Most P0013 codes resolve with one of three repairs: an oil change plus solenoid cleaning, a solenoid replacement, or addressing a wiring fault. Phaser-level repairs (replacing the actual cam phaser hardware) are rare and expensive because they require removing timing components. Before quoting a phaser job, a competent shop will exhaust the oil/solenoid/wiring path first.
Common causes
- Dirty engine oil clogging the exhaust VVT solenoid filter screen
- Failed exhaust VVT (oil control valve) solenoid
- Engine oil pressure too low to actuate the phaser
- Damaged or chafed wiring at the solenoid connector
- Corroded solenoid connector pins
- Sludge buildup restricting oil flow to the exhaust cam phaser
- Internally failed cam phaser (rare)
- Wrong oil viscosity for the engine spec
- PCM driver fault (rare)
Symptoms
- Check engine light on with P0013 stored
- Slightly rougher idle than usual
- Worse fuel economy than recent tanks
- Engine feels slightly less responsive at low RPM
- Occasional hesitation when accelerating from idle
- May cause secondary codes related to emissions or O2 sensor activity
Diagnostic steps
- 1.Check oil level and condition. Dirty or low oil is the single most common root cause of any VVT circuit code.
- 2.Read live data and watch commanded vs. actual exhaust cam position on bank 1. A gap that doesn't close confirms the actuator isn't responding.
- 3.Resistance-check the exhaust VVT solenoid against the manufacturer's spec — most read 6-15 ohms.
- 4.Inspect the connector and wiring run for damage, contamination, or melted insulation.
- 5.Remove the solenoid and inspect its filter screen. A sludged screen is a strong indicator that an oil service plus cleaning will resolve the code without parts.

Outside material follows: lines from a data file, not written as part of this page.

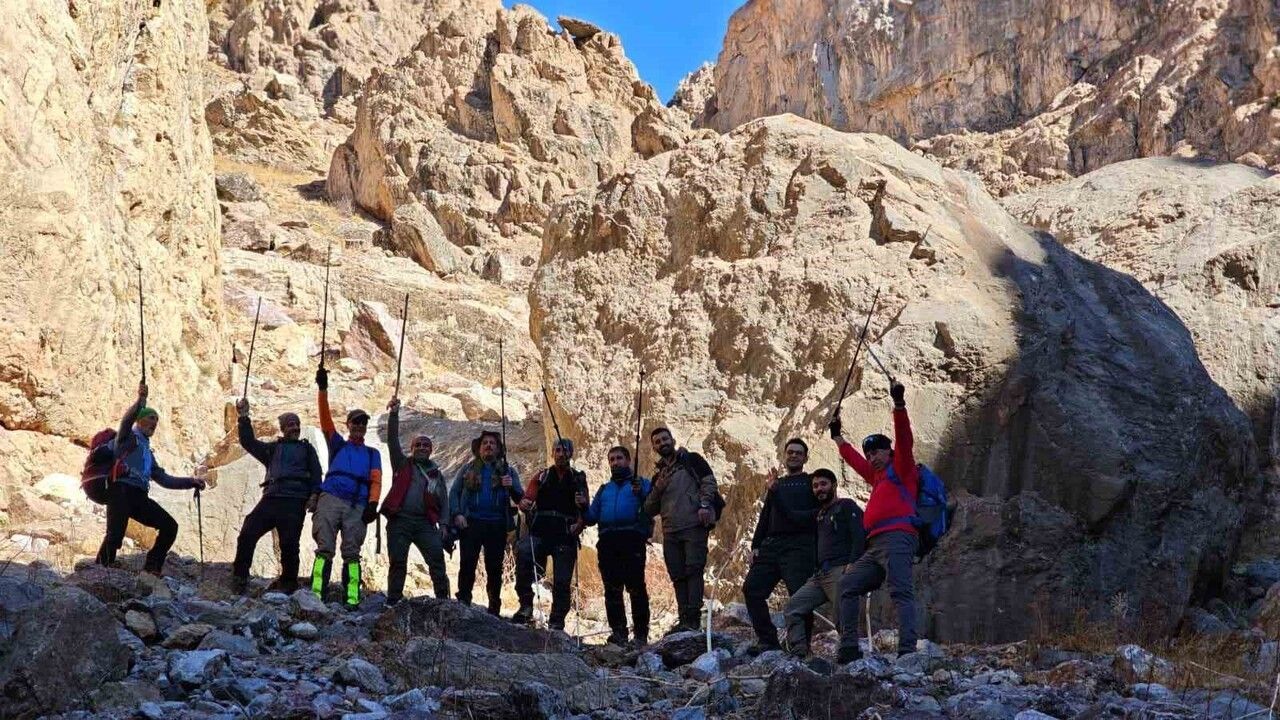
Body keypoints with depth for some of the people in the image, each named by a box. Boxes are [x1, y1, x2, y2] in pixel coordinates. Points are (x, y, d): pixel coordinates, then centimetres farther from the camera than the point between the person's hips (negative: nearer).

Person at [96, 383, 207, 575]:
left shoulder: (147, 451, 33)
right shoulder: (128, 437, 13)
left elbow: (164, 479, 30)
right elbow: (126, 421, -12)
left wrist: (191, 482, 18)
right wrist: (140, 402, -30)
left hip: (139, 497, 8)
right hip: (121, 490, -8)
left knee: (170, 526, -2)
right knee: (115, 535, -23)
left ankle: (151, 570, 0)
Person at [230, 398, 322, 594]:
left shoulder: (307, 449, 22)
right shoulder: (273, 448, 27)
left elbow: (316, 474, 11)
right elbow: (249, 442, 17)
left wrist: (314, 495, -6)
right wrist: (244, 418, 6)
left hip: (295, 501, -2)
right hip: (271, 498, 2)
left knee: (289, 543, -10)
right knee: (247, 535, -12)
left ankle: (288, 584, 1)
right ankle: (239, 578, -4)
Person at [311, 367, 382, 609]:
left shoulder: (372, 454, 24)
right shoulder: (337, 445, 24)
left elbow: (376, 481, 10)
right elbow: (325, 419, 11)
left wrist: (372, 504, -8)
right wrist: (323, 389, -1)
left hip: (357, 506, 1)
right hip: (330, 499, -1)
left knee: (352, 553, -6)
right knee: (325, 548, -10)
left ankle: (351, 599, -12)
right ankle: (317, 594, -17)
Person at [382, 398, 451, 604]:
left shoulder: (437, 475, 19)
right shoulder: (402, 464, 14)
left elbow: (444, 501, 16)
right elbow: (392, 440, 3)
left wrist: (443, 524, 1)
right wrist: (394, 414, -8)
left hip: (425, 522, 1)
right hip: (399, 520, -1)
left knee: (437, 559, -10)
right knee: (398, 562, -3)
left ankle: (443, 598, -9)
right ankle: (393, 600, 3)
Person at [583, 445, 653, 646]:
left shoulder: (642, 483, 16)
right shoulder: (604, 489, 29)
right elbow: (592, 517, 24)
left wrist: (640, 493, -16)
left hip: (632, 540, -4)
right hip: (607, 543, 5)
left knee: (636, 588, -12)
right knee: (612, 589, -1)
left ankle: (641, 633, -11)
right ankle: (618, 631, 1)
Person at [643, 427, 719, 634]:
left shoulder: (691, 460, 10)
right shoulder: (658, 474, 24)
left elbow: (709, 482, -1)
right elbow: (650, 510, 21)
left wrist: (704, 504, -18)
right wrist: (658, 489, 3)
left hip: (695, 526, -6)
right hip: (670, 532, 6)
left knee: (693, 570, -13)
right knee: (678, 576, 3)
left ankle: (693, 618, -18)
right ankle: (684, 619, 5)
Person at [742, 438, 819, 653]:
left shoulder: (812, 483, 13)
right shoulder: (776, 484, 29)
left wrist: (795, 516, -15)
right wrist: (756, 545, 13)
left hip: (798, 545, -6)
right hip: (770, 545, 6)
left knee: (799, 594, -16)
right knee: (752, 588, -6)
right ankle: (767, 640, 0)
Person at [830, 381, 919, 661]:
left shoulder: (901, 468, 11)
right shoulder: (878, 477, 33)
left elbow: (903, 439, -6)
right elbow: (855, 461, 50)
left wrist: (899, 405, -18)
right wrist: (838, 437, 60)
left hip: (896, 538, -10)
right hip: (875, 545, 10)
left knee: (901, 592, -21)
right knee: (848, 585, 4)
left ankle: (907, 650, -34)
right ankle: (849, 647, -1)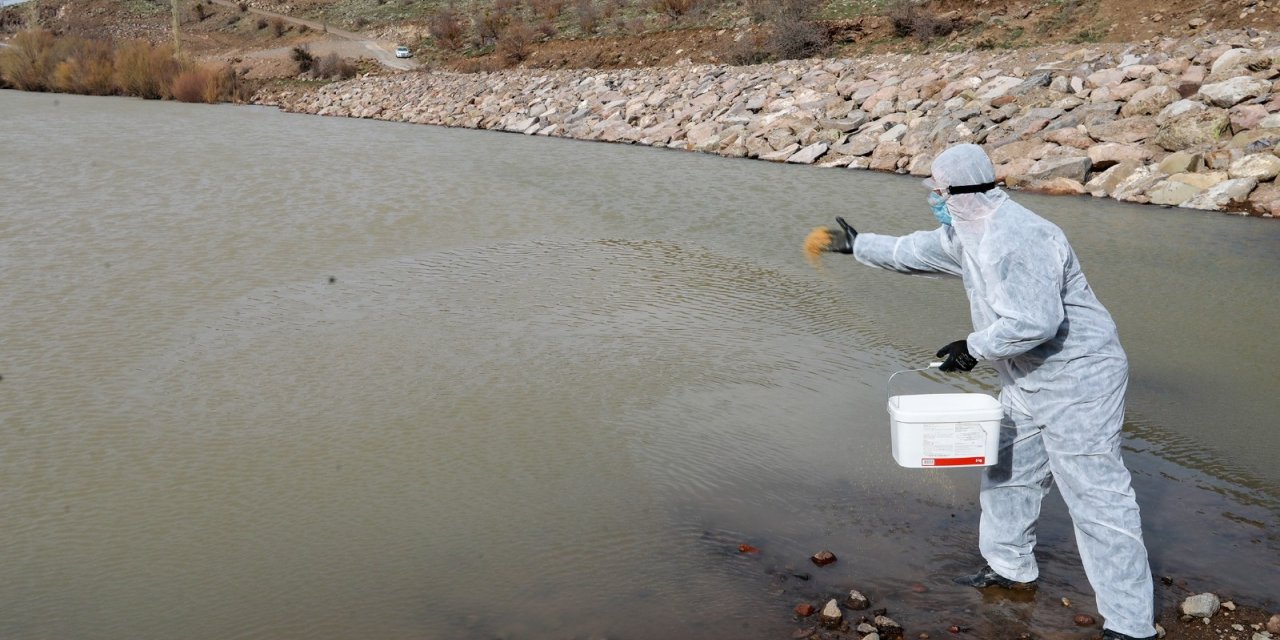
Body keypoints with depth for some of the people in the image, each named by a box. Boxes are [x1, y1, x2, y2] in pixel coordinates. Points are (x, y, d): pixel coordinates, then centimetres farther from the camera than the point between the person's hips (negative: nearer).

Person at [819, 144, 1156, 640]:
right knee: (1009, 474, 22)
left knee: (1097, 497, -6)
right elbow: (917, 251, 23)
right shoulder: (967, 232, 5)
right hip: (1027, 384, 11)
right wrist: (858, 245, 31)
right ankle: (1010, 567, 41)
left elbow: (1034, 322, -33)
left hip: (1077, 381, -11)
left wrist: (975, 347, -19)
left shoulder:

- 6.If the solenoid, wiring, and oil all check out, the next step is internal phaser inspection — significantly more labor-intensive.
Repair cost
$60 – $1,200
Oil change plus solenoid cleaning: $60-$120 and resolves a meaningful share of these codes. Exhaust VVT solenoid replacement: $200-$700 depending on engine layout — many transverse engines bury the exhaust solenoid behind the firewall. Full phaser replacement: $800-$1,200 because timing components have to come off. PCM-related repairs are rare and run $600-$1,500.
Estimate your repair
Run the numbers for your vehicle
Open the Repair Cost Estimator with vvt solenoid replacement preselected. Adjust labor rate and vehicle category to fit your situation.
DIY vs shop
This is an intermediate DIY job. It usually involves diagnostic steps, specialty parts, and some careful work in tight spaces. If you have the tools and a service manual or trustworthy video for your specific vehicle, it is achievable in a weekend. Otherwise, a competent independent shop will be faster.